Dünyanın bir ucunda, bir köhne tekne içindeki yüzlerce insan açlıkla boğuşurken, karaya adım atmalarına izin verilmezken, uğradıkları her kıyıdan geri gönderilip açlıktan ölmeye terk edilirken aslında bütün dünyaya sirayet etmiş bir vicdan körelmesiyle karşılaştık. Dünyayı bütün bu sefalete alıştıran, bu korkunç manzaraya ilgisiz kılan neydi acaba? Bir tekne dolusu insanın küçük bir kara parçasına ayak basmasını reddedecek bir vicdan nasıl oluşmuştu? İnsanlık bu zalimlik boyutuna ne zaman ulaşmış ve buna nasıl bu kadar kolay alışmıştı?

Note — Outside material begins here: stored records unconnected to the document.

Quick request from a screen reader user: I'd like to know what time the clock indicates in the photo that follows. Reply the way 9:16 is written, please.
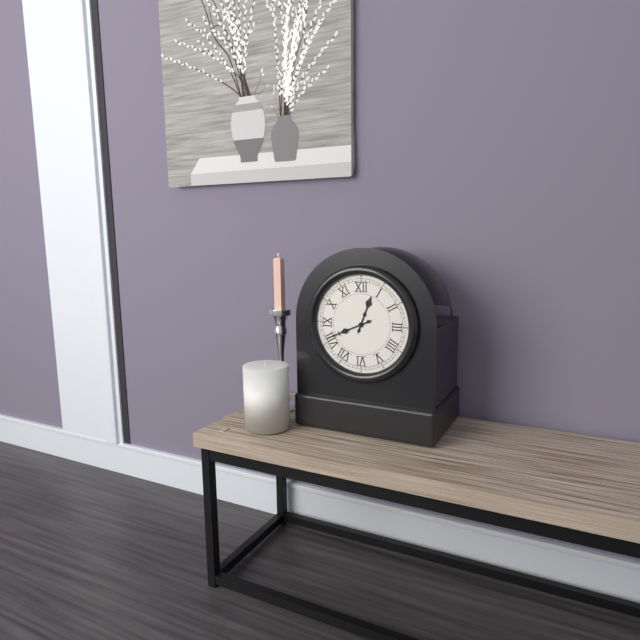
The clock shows 12:41
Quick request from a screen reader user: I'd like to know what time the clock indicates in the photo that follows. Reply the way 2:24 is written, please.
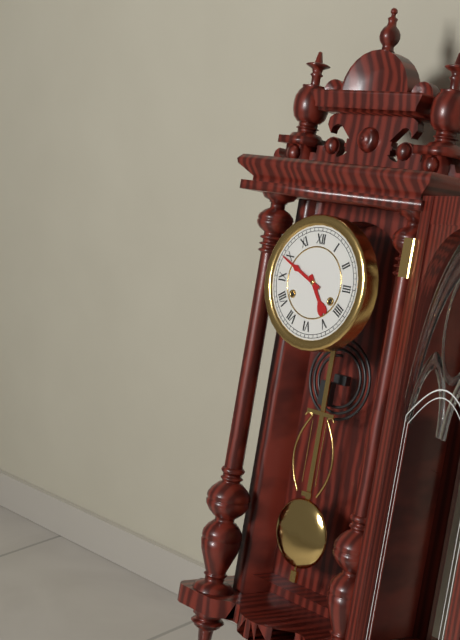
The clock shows 4:49
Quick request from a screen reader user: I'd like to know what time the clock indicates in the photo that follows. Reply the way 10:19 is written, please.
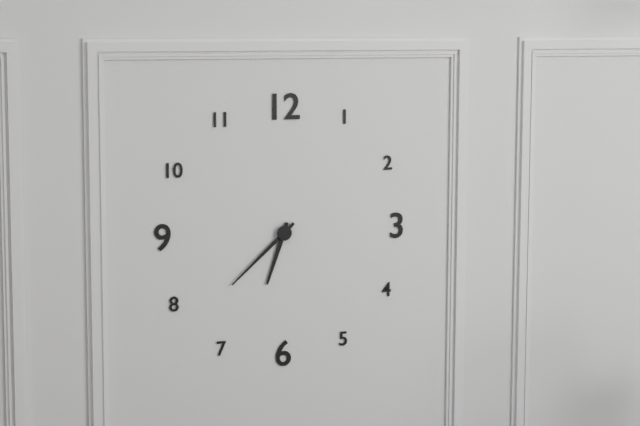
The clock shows 6:38
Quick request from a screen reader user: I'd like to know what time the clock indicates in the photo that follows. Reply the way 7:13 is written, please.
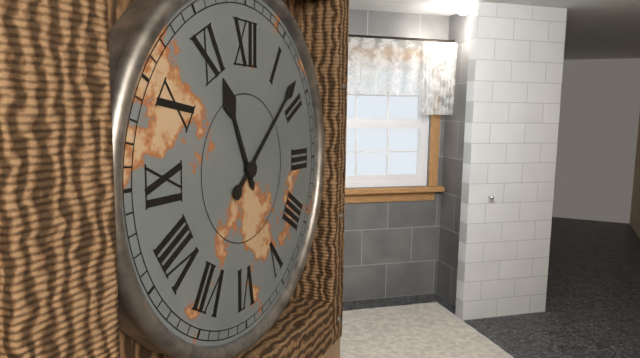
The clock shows 11:08
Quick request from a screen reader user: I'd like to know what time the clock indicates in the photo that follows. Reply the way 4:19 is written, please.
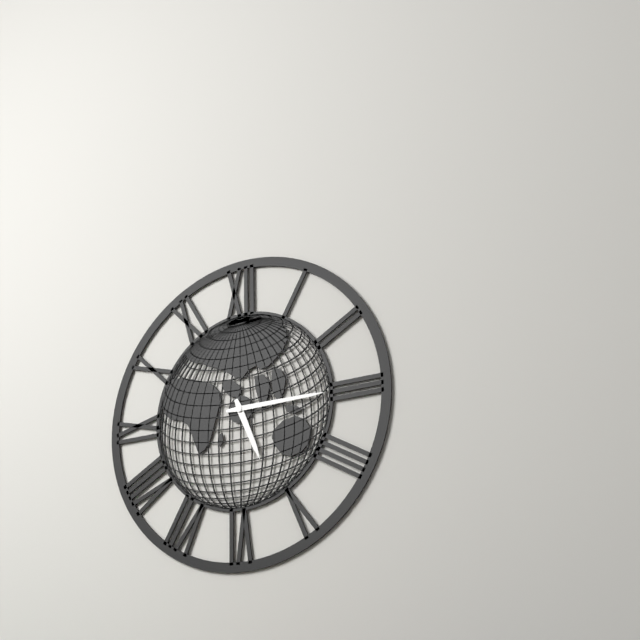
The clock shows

Günlük hayat devam ederken; kimi işine gider, kimi davetlere katılırken; kimi akşam yemeğinde konuklarını ağırlar, kimi bilgisayarda sosyal medya paylaşımlarını takip ederken Myanmar’dan kaçanları taşıyan bir tekne kapkara sularda ölüm yolculuğuna terk edildi. Motoru bozulan teknede açlıktan ölmekte olan Rohingya Müslümanlarının karaya adım atmalarını bütün civar ülkeler çok görmüştü. Onlara bir çadır vermeyi; onları kendi bahçelerinde, ormanlarında, bomboş duran arazilerinde ağırlamayı istemediler. Maçlara, davetlere, pahalı kıyafetlere, arabalara, stadyumlara, alışveriş ve turizm merkezlerine harcamakta oldukları paraları bu zavallılara ayırmayı çok gördüler. Bu gariban insanların durumuna “nasıl çare buluruz?” demek yerine, “onlardan nasıl kurtuluruz?” diye soruşturmaya başladılar. Mültecileri geri çevirme konusunda birbirleriyle adeta yarışa girdiler.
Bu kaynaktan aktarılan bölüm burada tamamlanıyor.